Sometimes people are asking for minute-to-minute information and not asking about the big picture. When we give the minute-to-minute information, we need to frame it in a larger picture so that people can put these pieces together in some way that makes sense. ... And some people are asking for the big picture.
... Interestingly, people don't ask as much as I might have thought. I don't think they necessarily expect to get information, and they're hesitant to bother somebody to get the information, and they're maybe afraid of some of the answers, and I think they're just overwhelmed. So I think we have to be proactive about these conversations.
In the big scheme of things, do those conversations matter?
I think those conversations are absolutely everything. I get letters from the families of patients who die, a lot, thanking me for the care, and what people are grateful for, whether the person lives through the critical illness or dies from the critical illness, is a sense that we took time to explain what was happening, why we were doing what we were doing, and to try to understand who their loved one was, and how this care relates to their loved one's goals and values and preferences.
Broken survivor population is increasing. What are the consequences for society?

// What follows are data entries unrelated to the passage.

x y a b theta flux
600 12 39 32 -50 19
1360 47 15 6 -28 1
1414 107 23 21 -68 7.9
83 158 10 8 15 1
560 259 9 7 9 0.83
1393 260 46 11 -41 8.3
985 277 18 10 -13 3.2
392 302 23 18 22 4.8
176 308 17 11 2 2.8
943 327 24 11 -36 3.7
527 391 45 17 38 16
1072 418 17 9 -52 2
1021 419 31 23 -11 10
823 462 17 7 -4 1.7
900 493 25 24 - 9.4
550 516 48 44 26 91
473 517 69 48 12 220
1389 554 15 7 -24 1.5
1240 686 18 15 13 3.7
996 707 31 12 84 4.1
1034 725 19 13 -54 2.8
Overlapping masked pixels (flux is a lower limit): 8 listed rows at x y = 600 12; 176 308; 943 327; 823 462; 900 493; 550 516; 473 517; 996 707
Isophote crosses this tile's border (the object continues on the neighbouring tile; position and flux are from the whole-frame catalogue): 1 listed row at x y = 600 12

This is a serious national health problem. The estimates are that at any given time, 100,000 people are chronically critically ill, on ventilators, in various kinds of facilities -- respiratory care units; some of them stay in ICUs; long-term acute care hospitals -- all over the country. Most of them are older adults. So there will be more and more as the population continues to age and as we continue to offer more aggressive treatments to older adults. It's estimated that the cost of caring for these people is in the $20 to $25 billion range annually.

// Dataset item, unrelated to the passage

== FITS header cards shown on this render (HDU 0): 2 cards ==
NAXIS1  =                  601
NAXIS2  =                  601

This is a most serious problem, and it is really interesting that it has not gotten a lot of attention. It needs to get a lot more attention, both from policy-makers but also from scientists, from clinicians in the intensive care units, who need to understand it very, very clearly and explain it to patients and families if that's appropriate. Our house staff need to be trained about it. We need to know where our people are going after we do what we do in the ICU. That's one of the most important ways that we can measure the value of what we're doing in the ICU.